[Saved entries]
• • • •

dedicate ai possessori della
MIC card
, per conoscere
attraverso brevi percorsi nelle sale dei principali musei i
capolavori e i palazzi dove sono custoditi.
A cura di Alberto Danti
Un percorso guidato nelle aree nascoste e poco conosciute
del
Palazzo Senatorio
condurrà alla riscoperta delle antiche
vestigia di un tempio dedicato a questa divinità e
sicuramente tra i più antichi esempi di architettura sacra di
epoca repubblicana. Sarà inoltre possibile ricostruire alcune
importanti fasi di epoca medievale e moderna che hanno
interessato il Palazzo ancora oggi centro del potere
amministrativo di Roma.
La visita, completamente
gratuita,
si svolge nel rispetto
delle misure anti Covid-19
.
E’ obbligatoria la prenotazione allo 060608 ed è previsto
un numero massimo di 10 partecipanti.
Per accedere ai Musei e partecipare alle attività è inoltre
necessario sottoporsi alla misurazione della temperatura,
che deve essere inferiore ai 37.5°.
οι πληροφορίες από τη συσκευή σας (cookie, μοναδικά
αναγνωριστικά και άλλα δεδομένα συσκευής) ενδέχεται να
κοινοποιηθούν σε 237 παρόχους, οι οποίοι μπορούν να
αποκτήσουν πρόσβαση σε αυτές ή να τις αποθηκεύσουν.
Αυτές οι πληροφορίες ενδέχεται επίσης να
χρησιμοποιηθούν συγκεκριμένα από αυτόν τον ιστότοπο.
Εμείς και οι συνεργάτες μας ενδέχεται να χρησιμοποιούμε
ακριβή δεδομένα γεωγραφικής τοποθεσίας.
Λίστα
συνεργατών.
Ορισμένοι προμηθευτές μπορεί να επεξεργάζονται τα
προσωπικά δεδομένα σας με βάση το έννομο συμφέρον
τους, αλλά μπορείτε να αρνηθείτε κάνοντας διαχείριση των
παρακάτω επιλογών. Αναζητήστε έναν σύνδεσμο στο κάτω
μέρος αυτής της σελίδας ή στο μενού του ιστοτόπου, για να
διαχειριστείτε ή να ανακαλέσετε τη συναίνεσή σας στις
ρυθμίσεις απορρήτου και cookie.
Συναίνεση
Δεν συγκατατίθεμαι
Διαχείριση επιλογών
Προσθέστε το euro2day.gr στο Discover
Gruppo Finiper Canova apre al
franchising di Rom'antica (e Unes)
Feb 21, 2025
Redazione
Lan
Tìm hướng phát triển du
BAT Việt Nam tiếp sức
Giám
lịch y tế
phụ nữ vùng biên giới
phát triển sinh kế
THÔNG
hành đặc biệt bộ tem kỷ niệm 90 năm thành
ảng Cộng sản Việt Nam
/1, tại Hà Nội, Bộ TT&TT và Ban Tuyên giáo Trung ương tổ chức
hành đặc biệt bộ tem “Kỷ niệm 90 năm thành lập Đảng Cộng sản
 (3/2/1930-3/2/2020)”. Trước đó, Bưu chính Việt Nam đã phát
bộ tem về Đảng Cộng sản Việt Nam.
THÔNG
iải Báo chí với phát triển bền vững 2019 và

• • • •

From the records above, report the number of lines that hold the string "hành" and add nothing.

• **Response**
2